# Dog Bolter



## masculator002 (17/3/08)

does anybody brew a dog bolter? has it been given a different name now days or what is the go? The dog bolters I used to brew and drink were a kind of brown ale with mild hopping, not as amber/orange as most ambers and sort of darker than newcastle brown. I have seen no mention of them anywhere of late and was wondering WHY? they were a very nice drinkable beer with a nice creamy head, mellow on the bitters and not too overpowering on the malts. If anyone has a recipe let me know (A.G. preferably.) the ones I used to brew were a highly modified coopers medium brown ale kit (which they no longer make to my knowledge) but that was a long time ago and I have progressed to all grain now.


----------



## Weizguy (17/3/08)

You used to be able to buy the original Firkin DogBolter in a can.

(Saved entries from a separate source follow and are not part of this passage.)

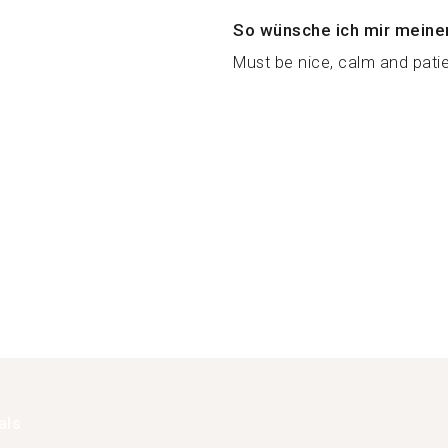
So wünsche ich mir meine
Must be nice, calm and patie
als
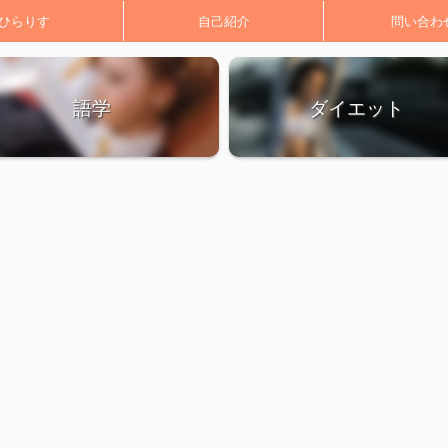
ひらりす
自己紹介
問い合わ
語学
ダイエット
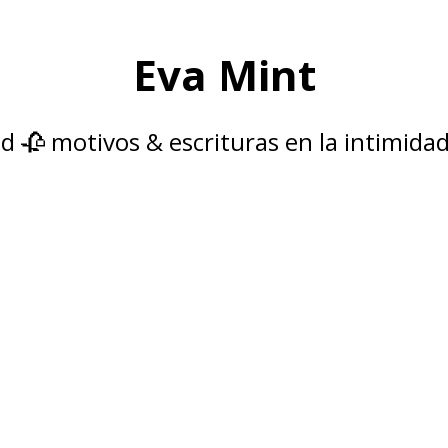
Eva Mint
d 🥀 motivos & escrituras en la intimidad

I bought one and it was superb, but that was about 12 years ago.

Apparently the Dog Bolter is still part of the Matilda Bay line-up, but they had none on the last two occasions I attended a Matilda Bay tasting. The MB version was brewed as an ale originally, but is now brewed using a lager yeast.

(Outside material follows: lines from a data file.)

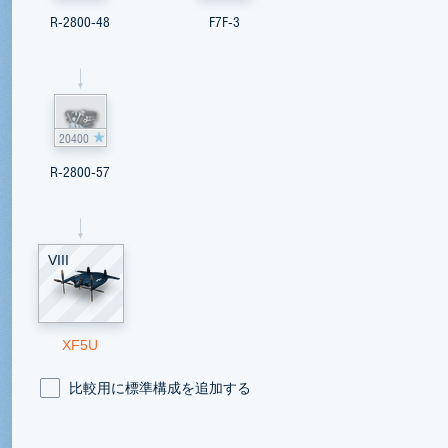
R-2800-48
F7F-3
20400
R-2800-57
VIII
XF5U
比較用に標準構成を追加する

Gerard had a recipe for a Firkin Bolter. If you can't find a recipe, send me a pm later to remind me about this thread and I'll post it. OK?

Les Bolter


----------



## masculator002 (17/3/08)

Les the Weizguy said:


> You used to be able to buy the original Firkin DogBolter in a can.
> 
> I bought one and it was superb, but that was about 12 years ago.
> 
> ...


notice your reference to stones arrogant bastard ale, That is one I would really like to try and brew. Was lucky enough to go to california with work in 2006 and discover this one, also found firestone. any one who says that the yanks brew pond swill would be generally correct but these 2 are exceptions to the rule!!!!! wish I could get the arrogant bastard here.


----------



## Weizguy (17/3/08)

masculator002 said:


> notice your reference to stones arrogant bastard ale, That is one I would really like to try and brew. Was lucky enough to go to california with work in 2006 and discover this one, also found firestone. any one who says that the yanks brew pond swill would be generally correct but these 2 are exceptions to the rule!!!!! wish I could get the arrogant bastard here.


You can brew Arrogant, if you have access to Chinook hops.
I can post an Arrogant recipe too, if you want. Just say yes!

Les


----------



## mikelinz (17/3/08)

Les the Weizguy said:


> You can brew Arrogant, if you have access to Chinook hops.
> I can post an Arrogant recipe too, if you want. Just say yes!
> 
> Les



Id like both reciepes even if no one else does. (AG if poss)

rgds mike


----------



## masculator002 (17/3/08)

YES,YES,YES. OH did i say yes


----------



## randyrob (17/3/08)

Seen THIS ??

Original DogBolter Ale, Goose and Firken

Trget OG 1.060
Approx FG 1.015
IBU 48
Colour 14 SRM

Alcohol 6%

All-Grain (19 L)

4.5 kg 2 Row English Pale Malt
570 g Crystal 40
10g black patent malt
56g UK Goldings 6% AA 60min
14g UK Goldings 6% AA 15 min
1 tsp Irish Moss
English Ale Yeast
175 ml priming sugar (dex), 80 ml if kegging

One step infusion of grains at 155 F for 60 min, mash out at 167 deg F, sparge with 170 deg F

Boil for 60 min, add bittering hops at start of boil, 15 min left add remaining hops and I rish Moss.

If you can, condition beer in secondary when fermentation complete at 55 F prior to bottling


----------